Zauberstoffe und Diskursferne
Kunst und Stoff oder auch Kunststoff!? Ein schwieriges Wort, denn tatsächlich wird es heute synonym mit dem Wort Plastik gebraucht. Und Plastik ist schnell gleich Abfall, in jedem Fall Billigprodukt. Das Wort aber gibt es – anders als die Kunststraße! – erst seit dem vergangenen Jahrhundert, wenngleich so mancher Stoff, der später in der industriellen Massenproduktion seine Verwendung fand, schon lange vorher ge- oder auch erfunden wurde.
Die Chemie, die sich als Wissenschaft aus der eher mystisch gestimmten Alchemie im 18. Jahrhundert hat entwickeln können, fügte nun Stoffe zu etwas, das in der Natur nicht vorkommt, Kunststoff also. Dessen erste Verwendung – wie häufig sonst auch – diente militärischen Zwecken, bevor die Kunststoffe als polymere Werkstoffe den Produktemarkt eroberten und heute wie kein weiteres Material bestimmen. Dass das dazu führt, dass das sogenannte „Mikroplastik“ sich in jedem nur denkbaren Medium auf dieser Welt nachweisen lässt, kann erschrecken, dass Kunststoffe aber durchaus auch Leben retten (Medizin) oder – wenn richtig angewandt – den Klimawandel bremsen können, soll nicht unerwähnt bleiben.

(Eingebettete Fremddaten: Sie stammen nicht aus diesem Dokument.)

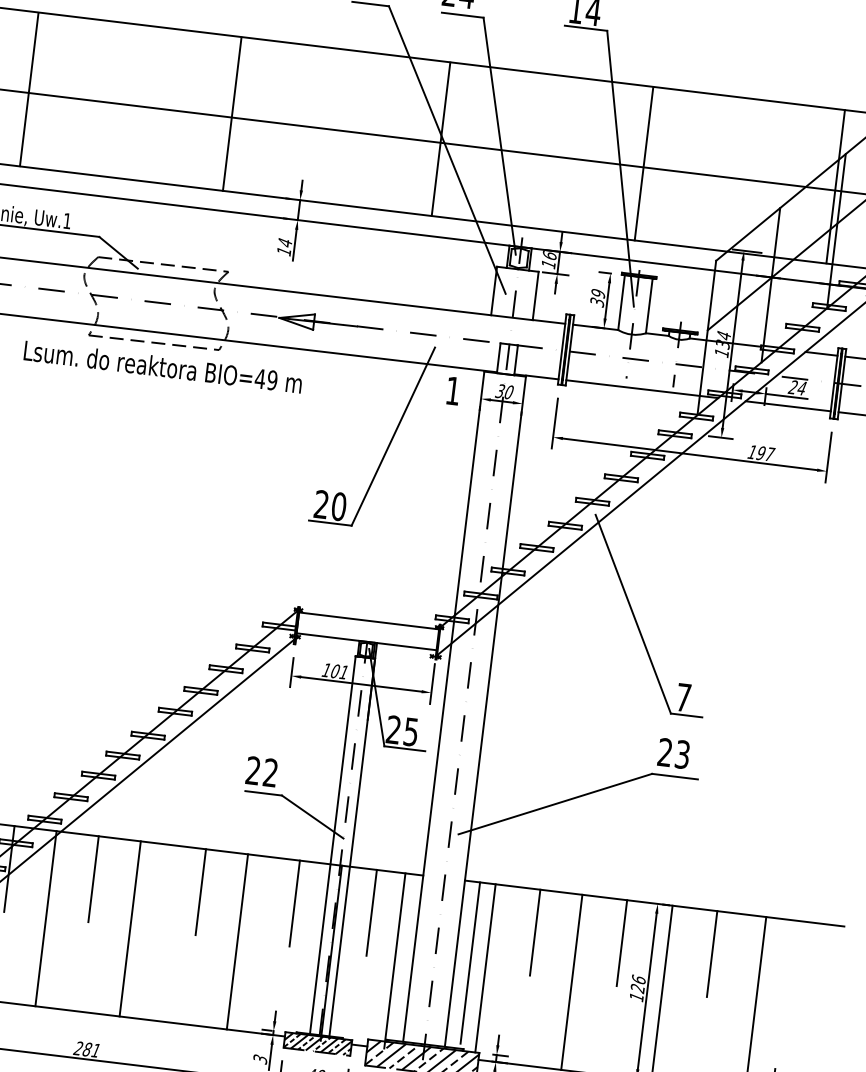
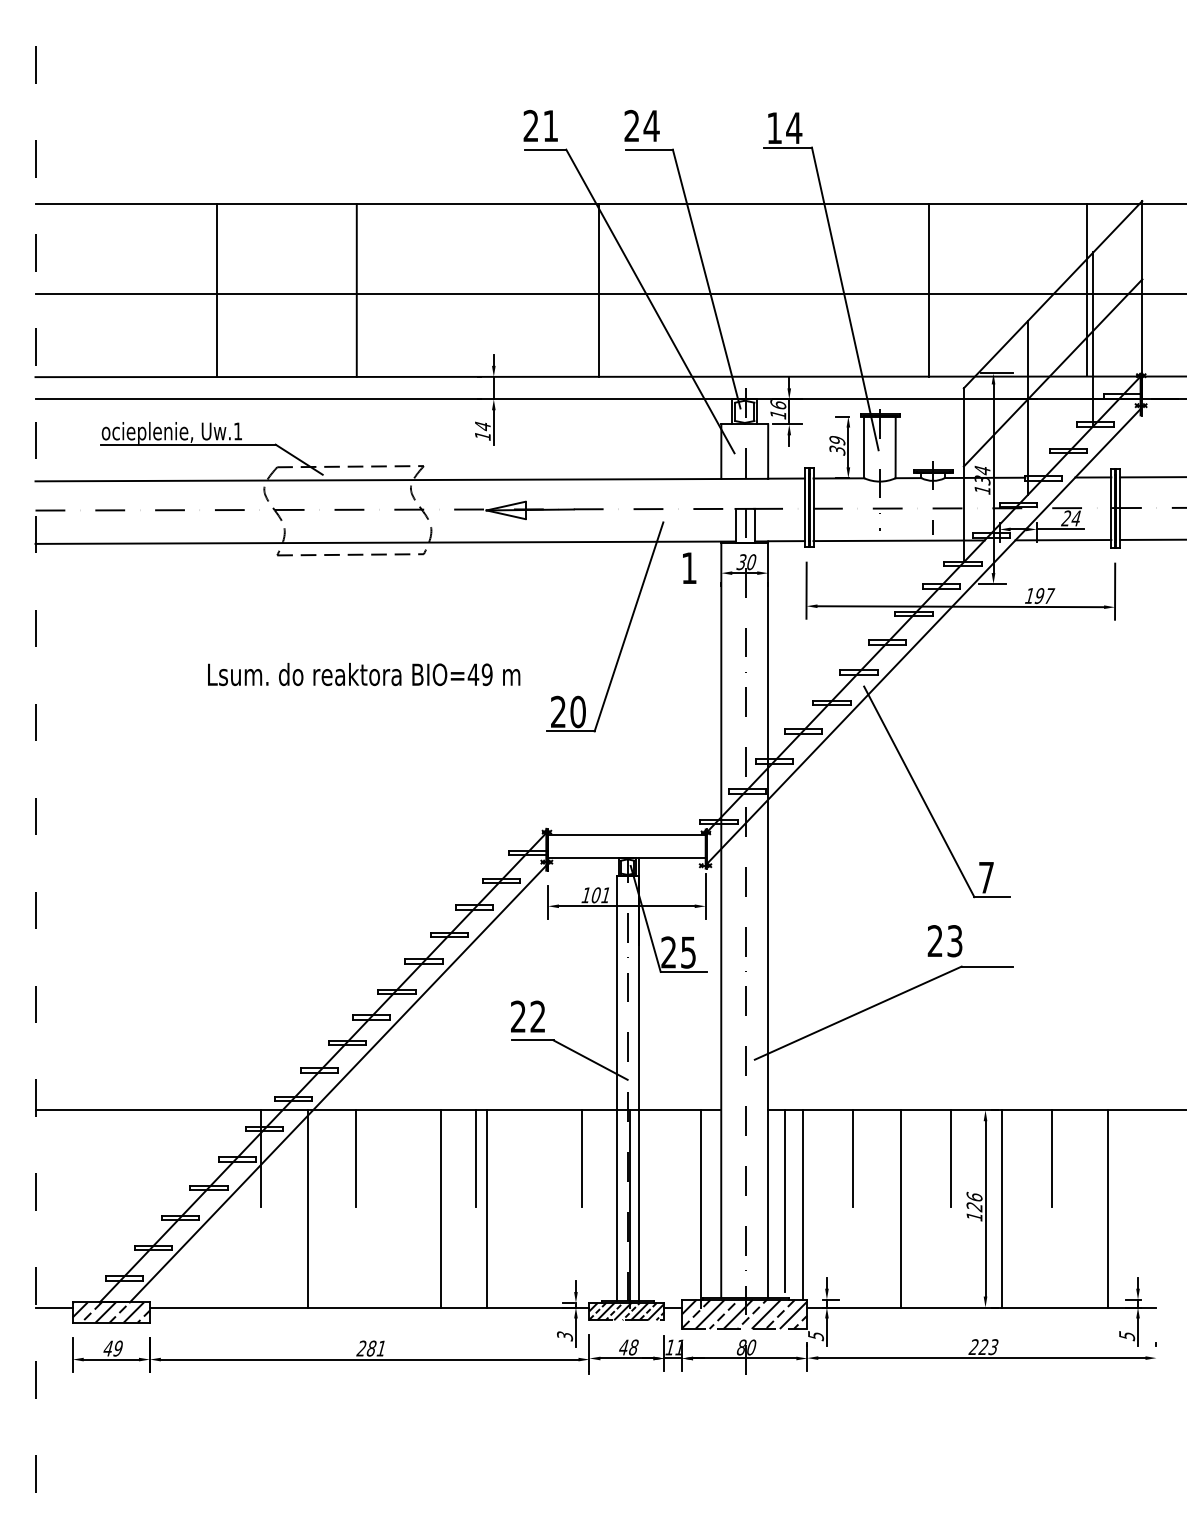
line: (29, 89) -> (217, 290), moved
line: (231, 114) -> (356, 290), moved
line: (441, 138) -> (599, 289), moved
line: (643, 163) -> (928, 289), moved
text: (163, 367) -> (364, 674), moved
text: (673, 753) -> (944, 941), moved
line: (371, 912) -> (668, 1158), removed
line: (129, 928) -> (440, 1208), moved
line: (237, 941) -> (486, 1208), moved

Die vorliegende kleine Publikation geht nun den Kunst- oder Zauberstoffen auf die Spur – weniger ihrer stofflichen Entwicklung, kaum ihrer chemisch/physikalischen Charakteristik, eher ihrer Rolle als neuer Werkstoff, die sie an der Ulmer Hochschule für Gestaltung (1953–1968) spielte. Tatsächlich verliefen die Gründung der Hochschule und die rasante Zunahme der Verwendung der Kunststoffe in der Konsumgüterindustrie annähernd zeitgleich, sodass es durchaus überraschend ist, hier zweierlei Erweckungslinien nachverfolgen zu können.
Aber: Die Arbeit ist nicht unbedingt systematisch aufgebaut, der Einstieg, eher ein Bilderteil, der als solcher aber nicht kommentiert wird, wirkt eher holperig, als wüsste man selbst nicht so genau, wohin die Reise ginge. Dann kommen längere Beiträge etwa ab der Mitte des Druckwerks, die auch so recht keine Linie ergeben wollen und ihren Fokus bei der HfG haben. Kann man so über die Zauberstoffe schreiben? Ihre Rolle im Gestaltungsprozess taucht zwar immer wieder auf, ist aber nur als Teil des größeren Prozesses angedeutet.
Die Arbeit bleibt unentschieden, bietet Details, die weiterzuverfolgen sich lohnt, ist teils oberflächlich und zu wenig mit dem damaligen und insbesondere auch heutigen Diskurs zu den Zauberstoffen und ihre Omnipräsenz verbunden.
Mit der Lektüre erhalten wir einen Türspalt, durch den wir neugierig schauen. Aber am Ende müssen wir eine ganze Menge mehr dazustellen für eine effektives Themen-Panorama. Be. K.